I had virtually forgotten about the Hmongs until a new release, Latehomecomer: a Hmong Family Memoir by Kao Kalia Yang, leaped off the shelf and into my hands. At the present time most Americans still know little about the Hmong culture and those that do are mystified by their immigration to the U.S. The Hmongs now number over 180,000 and have settled mainly in California, Minnesota, and Wisconsin, all areas that are completely foreign to their way of life in Laos. This beautifully wrought memoir traces Yang’s family history from the mountains of Laos where they had helped the Americans during the Vietnam War to their present day life in Minnesota. In the late 1970s, many Hmongs were rounded up and executed while others escaped and moved  higher up in the mountains.

Yang’s family was fortunate to flee to the Laotian mountains and jungles. And, as the Laotian soldiers closed in, they managed to elude capture and cross the treacherous Mekong River to find a semblance of freedom at a refugee camp in Thailand where the author was born. This horrific ordeal is narrated movingly by Yang as she describes everyday life in the camp with her extended family and how they lived in crowded, poor conditions until they were sponsored and able to move to St. Paul, MInnesota.

The move was bittersweet when Yang’s beloved grandmother was separated from them to go live with another son who settled in California.
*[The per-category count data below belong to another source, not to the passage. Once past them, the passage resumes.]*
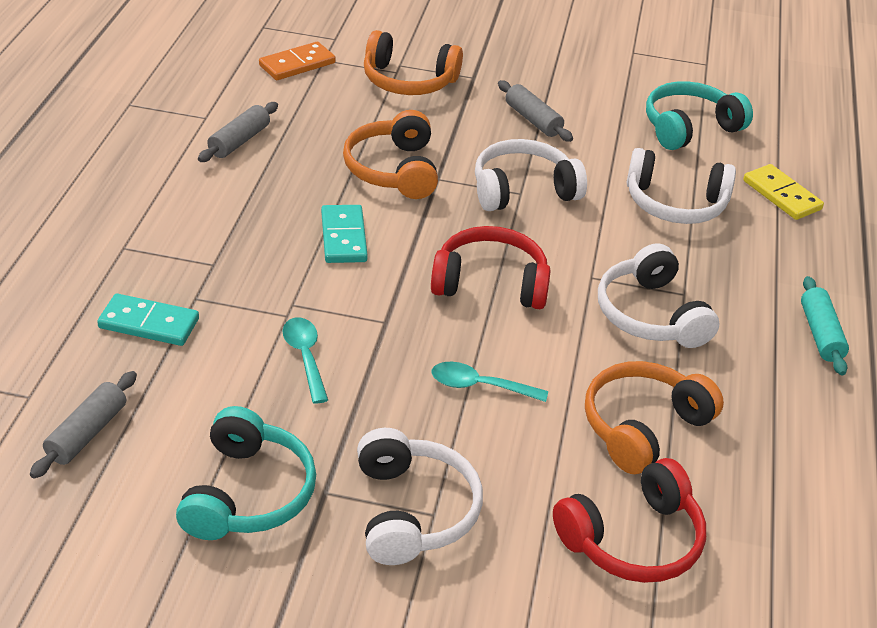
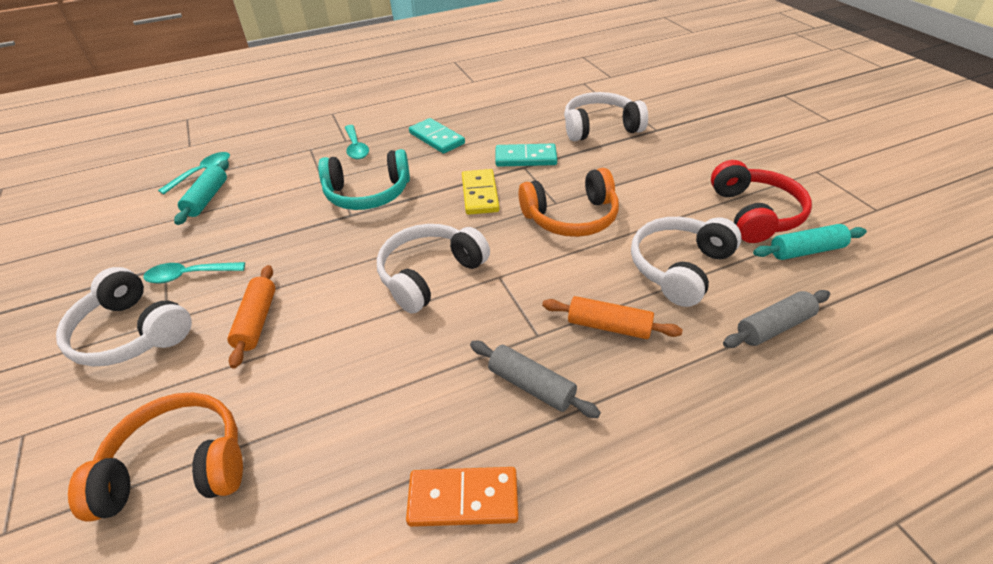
grey rolling pin: 3 -> 2
orange headphones: 3 -> 2
orange rolling pin: 0 -> 2
red headphones: 2 -> 1
turquoise headphones: 2 -> 1
turquoise rolling pin: 1 -> 2
turquoise spoon: 2 -> 3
Grandmother was the heart of their family and the conduit for all the Hmong history, culture and traditions that helped keep this small ethnic group alive over many difficult centuries.  Grandmother’s annual visits until her death ensured that their traditions survived and Yang’s family continues to honor this culture and folklore. The ability to hold onto these customs and their past also gave the Yang family the strength to survive life in America. Each family member, from adult to child, is invested in assisting the whole family achieve the American dream. Life has not been easy in the United States, but these proud people are committed to educating their children, working hard and becoming productive, valuable members of American society.

For two fascinating looks at this very small group of American immigrants, these two books will  move you and make you proud that America is home to so many diverse cultures.
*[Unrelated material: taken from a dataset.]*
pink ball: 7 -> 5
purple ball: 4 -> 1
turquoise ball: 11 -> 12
5 comments on “Coming To America-The Hmong People Overcoming the Odds

  1. I have many Hmong friends from the Wisconsin and Minnesota areas, and they are truly dedicated to preserving their culture, language, traditions, and their families. They live it virtually everyday.
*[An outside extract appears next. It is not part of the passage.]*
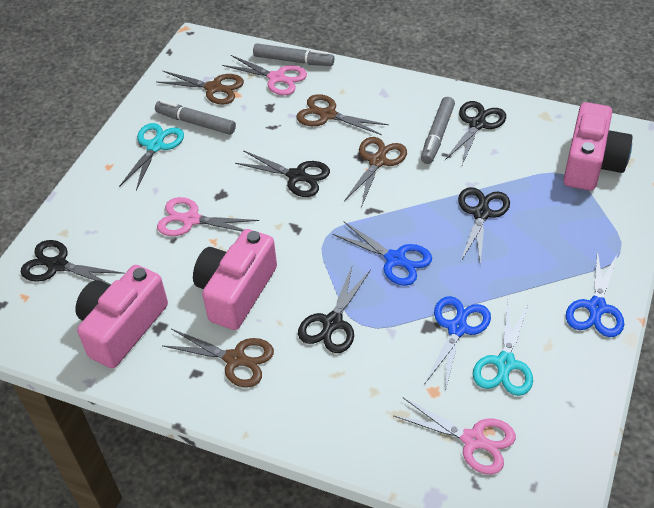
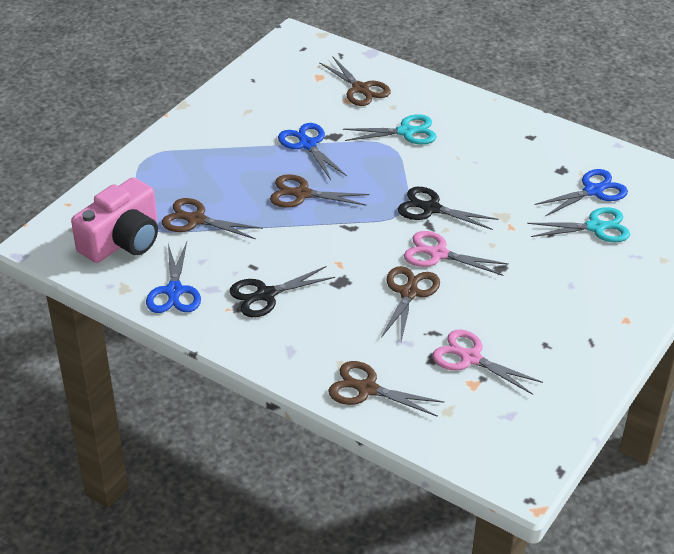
black scissors: 5 -> 2
brown scissors: 4 -> 5
grey marker: 3 -> 0
pink camera: 3 -> 1
pink scissors: 3 -> 2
  2. Thanks for your comment, Sarah. I was blown away by the Hmongs’ resilience, patience and loyalty to their culture and family. Many natural born Americans take their citizenship and freedoms for granted and have no idea what immigrants have to overcome to become part of the American dream.

  3. Thanks for the Info. I some of this info for a paper, but I was wondering what the are references for this article, author of the article and so on…Also, I too, have a couple of Hmong friends and it really is amazing how much to put into preserving their cultural identity

  4. Ima
    As far as referencing this blog for your paper, you might want to include our website which is which is where the blogs originated. My blog as Travelin’ Rat is part of the blogs that our Readers Advisory team of librarians has set up to talk about books that we would like to share with the public. We each have different interests and tastes in books which are reflected in the various blogs.

  5. What was the Hmong people like before they started to immigrate to the United States? Like what did they do in Laos and Thailand when the war hadn’t taken its place for the cause of immigration?